• The Efficient Indexing and Fusion Algorithms for Large-scale Catalogs Based on File

    Subjects: Astronomy submitted time 2023-12-13 Cooperative journals: 《天文学进展》

    Abstract: Transient source searching, which aims at discovering changing objects in the sky, requires wide-field telescopes to survey the sky continuously. After sources are extracted on images, they will be cross-matched with existing large-scale catalogs to detect which object is changing. This step must be very fast, or it will slow down the data processing and cannot retrieve real-time discovery. But current referenced catalogs, e.g. SDSS, Gaia, Pan-STARRS, contain billions of objects. It is very difficult to complete the cross-matching step in seconds using traditional methods. In this paper, we propose a solution for the fast retrieval of hundreds of GB or even TB of catalogs with limited memory. Catalogs will be indexed in forms of individual files instead of database. A multi-resolution dynamic splitting algorithm based on HEALPix is introduced. It divides the catalogs into appropriate and uniform files according to the density of objects in different sky regions. A searching scheme is also designed with this algorithm.
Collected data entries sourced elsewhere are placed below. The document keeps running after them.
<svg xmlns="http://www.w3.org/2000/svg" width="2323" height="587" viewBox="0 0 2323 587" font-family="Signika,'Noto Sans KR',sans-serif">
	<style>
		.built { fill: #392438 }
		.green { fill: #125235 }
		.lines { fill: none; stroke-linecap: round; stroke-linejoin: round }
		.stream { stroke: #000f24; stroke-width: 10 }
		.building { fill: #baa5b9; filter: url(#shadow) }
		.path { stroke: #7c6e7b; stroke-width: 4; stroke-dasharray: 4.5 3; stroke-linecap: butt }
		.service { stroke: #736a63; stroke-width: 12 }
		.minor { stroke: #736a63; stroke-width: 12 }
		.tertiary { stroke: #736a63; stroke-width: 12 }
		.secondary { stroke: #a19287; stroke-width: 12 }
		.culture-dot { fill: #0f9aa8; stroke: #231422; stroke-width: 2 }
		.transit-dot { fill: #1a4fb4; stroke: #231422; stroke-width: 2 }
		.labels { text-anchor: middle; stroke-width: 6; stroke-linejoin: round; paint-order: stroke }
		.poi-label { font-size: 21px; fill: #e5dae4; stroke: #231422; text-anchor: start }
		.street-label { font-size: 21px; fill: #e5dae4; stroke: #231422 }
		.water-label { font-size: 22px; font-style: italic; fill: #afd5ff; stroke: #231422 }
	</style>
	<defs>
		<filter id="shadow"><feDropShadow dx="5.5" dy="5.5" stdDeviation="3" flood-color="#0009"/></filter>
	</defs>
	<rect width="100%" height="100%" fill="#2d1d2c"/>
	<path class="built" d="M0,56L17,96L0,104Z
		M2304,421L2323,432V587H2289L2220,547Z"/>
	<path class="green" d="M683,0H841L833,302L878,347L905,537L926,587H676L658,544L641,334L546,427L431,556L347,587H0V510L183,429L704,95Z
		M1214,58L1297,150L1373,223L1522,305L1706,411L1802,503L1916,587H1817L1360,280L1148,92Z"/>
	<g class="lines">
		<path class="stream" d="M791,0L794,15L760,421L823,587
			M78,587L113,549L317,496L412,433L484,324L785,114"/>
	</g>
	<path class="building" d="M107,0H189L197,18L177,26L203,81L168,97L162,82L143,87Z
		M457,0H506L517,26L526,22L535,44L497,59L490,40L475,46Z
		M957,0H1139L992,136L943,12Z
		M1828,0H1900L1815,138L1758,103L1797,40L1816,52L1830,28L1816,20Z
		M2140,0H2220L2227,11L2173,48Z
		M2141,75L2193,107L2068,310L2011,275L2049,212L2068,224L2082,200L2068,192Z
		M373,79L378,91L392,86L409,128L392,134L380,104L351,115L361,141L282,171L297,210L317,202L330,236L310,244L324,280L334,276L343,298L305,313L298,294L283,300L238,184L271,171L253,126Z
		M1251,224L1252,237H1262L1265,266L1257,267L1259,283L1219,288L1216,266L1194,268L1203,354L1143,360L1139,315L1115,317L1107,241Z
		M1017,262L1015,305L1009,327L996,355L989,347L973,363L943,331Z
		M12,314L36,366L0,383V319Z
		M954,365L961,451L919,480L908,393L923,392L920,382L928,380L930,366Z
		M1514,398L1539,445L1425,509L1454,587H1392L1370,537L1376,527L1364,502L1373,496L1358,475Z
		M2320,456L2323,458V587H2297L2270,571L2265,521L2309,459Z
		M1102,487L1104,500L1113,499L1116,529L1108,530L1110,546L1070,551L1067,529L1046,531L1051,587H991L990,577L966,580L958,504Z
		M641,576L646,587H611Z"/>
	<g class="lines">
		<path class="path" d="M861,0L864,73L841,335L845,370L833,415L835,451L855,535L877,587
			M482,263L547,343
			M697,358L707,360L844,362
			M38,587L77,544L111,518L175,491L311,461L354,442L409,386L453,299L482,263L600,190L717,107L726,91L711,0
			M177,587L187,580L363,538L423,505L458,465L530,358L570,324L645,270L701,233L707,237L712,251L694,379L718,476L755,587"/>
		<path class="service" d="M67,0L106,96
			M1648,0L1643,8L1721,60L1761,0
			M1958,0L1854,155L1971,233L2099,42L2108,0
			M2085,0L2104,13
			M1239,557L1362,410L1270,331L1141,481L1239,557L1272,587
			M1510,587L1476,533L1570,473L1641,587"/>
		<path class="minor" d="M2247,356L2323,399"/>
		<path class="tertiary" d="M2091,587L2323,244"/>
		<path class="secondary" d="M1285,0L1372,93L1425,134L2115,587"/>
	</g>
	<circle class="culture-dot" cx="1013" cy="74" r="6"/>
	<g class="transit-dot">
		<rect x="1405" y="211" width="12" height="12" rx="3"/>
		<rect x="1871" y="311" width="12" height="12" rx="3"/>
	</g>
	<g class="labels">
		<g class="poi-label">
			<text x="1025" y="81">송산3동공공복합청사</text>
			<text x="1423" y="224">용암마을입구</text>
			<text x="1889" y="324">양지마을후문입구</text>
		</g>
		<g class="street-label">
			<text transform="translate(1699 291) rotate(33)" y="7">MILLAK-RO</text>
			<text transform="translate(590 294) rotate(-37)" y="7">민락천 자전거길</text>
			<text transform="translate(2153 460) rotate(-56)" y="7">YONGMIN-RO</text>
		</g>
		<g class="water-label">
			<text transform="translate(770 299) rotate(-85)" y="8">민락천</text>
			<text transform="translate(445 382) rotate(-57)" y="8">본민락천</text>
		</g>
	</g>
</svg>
In order to improve the file reading speed, we create a medium storage mechanism to save file. The mechanism is based on Protocol Buffers, an open source component. The Peano-Hilbert curve is also applied to replace the HEALPix’s original Z#2;curve, to fast traverse the catalog. With test, it effectively improves the cache hit ratio and data fusion efficiency on large-scale catalogs. With these improvements, billions objects searching and cross-matching in a limited hardware becomes possible. Our solution will help the implementation of changing object real-time detection, and other rapid detecting projects.